[Sally Bishop by E. Temple Thurston]@TWC D-Link book
Sally Bishop

CHAPTER XIX
10/21

"You'll be late; it's five minutes to eight." A whole week passed by, and Sally heard no more of Traill.

Every day, when she went out to lunch, or left the office after work was over, she looked up and down King Street in the hope, almost the expectation, of seeing him waiting for her to come.

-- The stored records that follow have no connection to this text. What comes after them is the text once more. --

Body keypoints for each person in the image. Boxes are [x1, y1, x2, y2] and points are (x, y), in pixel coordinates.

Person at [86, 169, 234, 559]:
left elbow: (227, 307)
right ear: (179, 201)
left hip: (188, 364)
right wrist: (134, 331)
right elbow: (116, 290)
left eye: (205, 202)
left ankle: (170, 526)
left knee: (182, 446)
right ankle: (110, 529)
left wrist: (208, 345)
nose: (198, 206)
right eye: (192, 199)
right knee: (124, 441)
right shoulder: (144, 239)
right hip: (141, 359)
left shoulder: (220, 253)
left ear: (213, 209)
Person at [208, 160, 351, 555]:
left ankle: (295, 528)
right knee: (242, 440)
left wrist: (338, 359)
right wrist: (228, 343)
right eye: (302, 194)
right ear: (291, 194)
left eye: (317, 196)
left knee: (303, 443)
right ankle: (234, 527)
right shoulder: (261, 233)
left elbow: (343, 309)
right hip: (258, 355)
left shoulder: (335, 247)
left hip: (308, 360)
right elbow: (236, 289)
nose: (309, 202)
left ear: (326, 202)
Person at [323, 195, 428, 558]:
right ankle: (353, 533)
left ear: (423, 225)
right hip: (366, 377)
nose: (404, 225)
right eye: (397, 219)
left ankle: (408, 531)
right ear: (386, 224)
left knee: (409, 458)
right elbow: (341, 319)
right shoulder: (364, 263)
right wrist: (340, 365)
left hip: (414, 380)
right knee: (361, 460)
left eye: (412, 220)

Then the expectation died away; the hope grew fainter and fainter, like a shadow that the sun casts upon the sundial until, at an hour before setting, it is scarcely discernible.
Another week sped its days through.

It was as the unwinding of a reel of silk, each day a round, each round and the body of the reel grew thinner and thinner, and the coils of silk lay wasted--entangled on the floor.
Deep shadows settled under Sally's eyes.

The disease of love-sickness has its common symptoms, the whole world knows them; the hungry self-interest that wears itself out into a hypochondriacal morbidity; the perverted power of vision, the hopeless want of philosophy; not to mention the hundred ailments of the body that beset every single one who suffers from the complaint.
Janet watched Sally closely through it all until, as the time passed by, even she began to think that her calculations had been at fault.
At last, one morning, there lay on the breakfast-table in the kitchen, a little brown-paper parcel addressed to Sally.